Eleanor Owicki's research focuses on contemporary Irish and British theatre, with particular attention to the performance of identity in post-conflict Northern Ireland. She has published several peer-reviewed articles and book chapters on this topic and is currently working on a book project on theatre in Belfast between the Good Friday Agreement of 1998 and the collapse of the devolved Northern Irish Assembly in 2017.

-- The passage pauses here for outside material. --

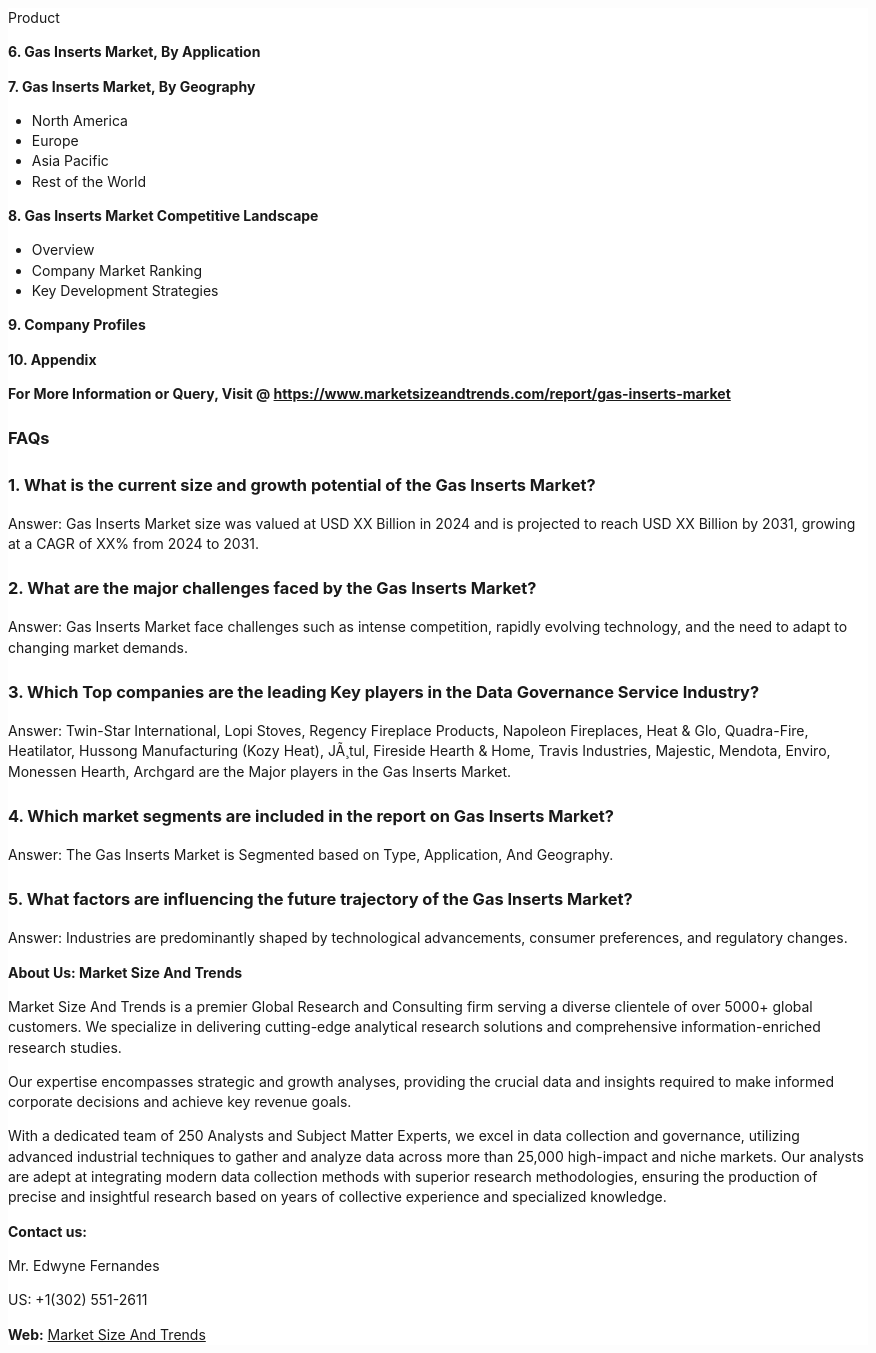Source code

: Product</span></strong></p></div><div class="" data-test-id=""><p><strong><span class="">6. Gas Inserts Market, By Application</span></strong></p></div><div class="" data-test-id=""><p><strong><span class="">7. Gas Inserts Market, By Geography</span></strong></p></div><div class="" data-test-id=""><ul><li><span class="">North America</span></li><li><span class="">Europe</span></li><li><span class="">Asia Pacific</span></li><li><span class="">Rest of the World</span></li></ul></div><div class="" data-test-id=""><p><strong><span class="">8. Gas Inserts Market Competitive Landscape</span></strong></p></div><div class="" data-test-id=""><ul><li><span class="">Overview</span></li><li><span class="">Company Market Ranking</span></li><li><span class="">Key Development Strategies</span></li></ul></div><div class="" data-test-id=""><p><strong><span class="">9. Company Profiles</span></strong></p></div><div class="" data-test-id=""><p><strong><span class="">10. Appendix</span></strong></p></div><div class="" data-test-id=""><p><strong><span class="">For More Information or Query, Visit @ <a href="https://www.marketsizeandtrends.com/report/gas-inserts-market" target="_blank">https://www.marketsizeandtrends.com/report/gas-inserts-market</a></span></strong></p></div><div class="" data-test-id=""><div class="article-main__content" data-test-id="publishing-text-block"><h3><strong><span class="">FAQs</span></strong></h3></div><div class="article-main__content" data-test-id="publishing-text-block"><h3><span class="">1. What is the current size and growth potential of the Gas Inserts Market?</span></h3></div><div class="article-main__content" data-test-id="publishing-text-block"><p><span class="font-[700]">Answer</span><span class="">: Gas Inserts Market size was valued at USD XX Billion in 2024 and is projected to reach USD XX Billion by 2031, growing at a CAGR of XX% from 2024 to 2031.</span></p></div><div class="article-main__content" data-test-id="publishing-text-block"><h3><span class="">2. What are the major challenges faced by the Gas Inserts Market?</span></h3></div><div class="article-main__content" data-test-id="publishing-text-block"><p><span class="font-[700]">Answer</span><span class="">: Gas Inserts Market face challenges such as intense competition, rapidly evolving technology, and the need to adapt to changing market demands.</span></p></div><div class="article-main__content" data-test-id="publishing-text-block"><h3><span class="">3. Which Top companies are the leading Key players in the Data Governance Service Industry?</span></h3></div><div class="article-main__content" data-test-id="publishing-text-block"><p><span class="font-[700]">Answer</span><span class="">: Twin-Star International, Lopi Stoves, Regency Fireplace Products, Napoleon Fireplaces, Heat & Glo, Quadra-Fire, Heatilator, Hussong Manufacturing (Kozy Heat), JÃ¸tul, Fireside Hearth & Home, Travis Industries, Majestic, Mendota, Enviro, Monessen Hearth, Archgard are the Major players in the Gas Inserts Market.</span></p></div><div class="article-main__content" data-test-id="publishing-text-block"><h3><span class="">4. Which market segments are included in the report on Gas Inserts Market?</span></h3></div><div class="article-main__content" data-test-id="publishing-text-block"><p><span class="font-[700]">Answer</span><span class="">: The Gas Inserts Market is Segmented based on Type, Application, And Geography.</span></p></div><div class="article-main__content" data-test-id="publishing-text-block"><h3><span class="">5. What factors are influencing the future trajectory of the Gas Inserts Market?</span></h3></div><div class="article-main__content" data-test-id="publishing-text-block"><p><span class="font-[700]">Answer:</span><span class="">&nbsp;Industries are predominantly shaped by technological advancements, consumer preferences, and regulatory changes.</span></p></div><p><strong><span class="">About Us: Market Size And Trends</span></strong></p></div><div class="" data-test-id=""><p><span class="">Market Size And Trends is a premier Global Research and Consulting firm serving a diverse clientele of over 5000+ global customers. We specialize in delivering cutting-edge analytical research solutions and comprehensive information-enriched research studies.</span></p></div><div class="" data-test-id=""><p><span class="">Our expertise encompasses strategic and growth analyses, providing the crucial data and insights required to make informed corporate decisions and achieve key revenue goals.</span></p></div><div class="" data-test-id=""><p><span class="">With a dedicated team of 250 Analysts and Subject Matter Experts, we excel in data collection and governance, utilizing advanced industrial techniques to gather and analyze data across more than 25,000 high-impact and niche markets. Our analysts are adept at integrating modern data collection methods with superior research methodologies, ensuring the production of precise and insightful research based on years of collective experience and specialized knowledge.</span></p></div><div class="" data-test-id=""><p><strong><span class="">Contact us:</span></strong></p></div><div class="" data-test-id=""><p><span class="">Mr. Edwyne Fernandes</span></p></div><div class="" data-test-id=""><p><span class="">US: +1(302) 551-2611<br /></span></p><p><span class=""><strong>Web:</strong> <a href="https://www.marketsizeandtrends.com/" target="_blank">Market Size And Trends</a></span></p></div>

Eleanor teaches a range of courses in the History, Theory, and Literature area of the Department of Theatre, Drama, and Contemporary Dance. Undergraduate courses include Theatre History I & II, 20th Century Irish Theatre, and Science Fiction on Stage. Graduate courses include Performance and Memory, Dramaturgy, Contemporary British Theatre, and Theatre and the Irish Independence Movement. Before coming to IU, she taught at Texas A&M University.
Eleanor is the Associate Conference Planner for the Theatre History Focus Group of the Association for Theatre in Higher Education. At IU she dramaturged Anne Washburn's Mr Burns: A Post-Electric Play and Brian Friel's Dancing at Lughnasa.
Publications
“Politics as Usual? Theatre, the Northern Irish Assembly, and the Romanticization of Normality.” Open Library of the Humanities, #Agreement20 special issue 2018. Open access: https://olh.openlibhums.org/articles/10.16995/olh.253/
“Fine When She Left Us? Theatre and the Titanic’s Belfast Legacy.” New Hibernia Review Volume 21, Issue 2 (Summer 2017). 51-67.
“Reawakening Belfast’s Streets: Tourism and Memory in Site-Specific Northern Irish Theatre.” Devised Performance in Irish Theatre: Histories and Contemporary Practice, eds Charlotte McIvor and Siobhán O’Gorman. Carysfort Press, 2015. 229-242.
“’I am a Protestant Man, I am an Irish Man:’ Politics, Identity, and A Night in November in Performance.” The Theatre of Marie Jones: Telling Stories from the Ground Up, eds Tom Maguire and Eugene McNulty. Carysfort Press, 2015. 127-140.
“Rattle Away at Your Bin: Women, Community, and Bin Lids in Northern Irish Drama.” Theatre Symposium, Volume 18 (2010). 56-66.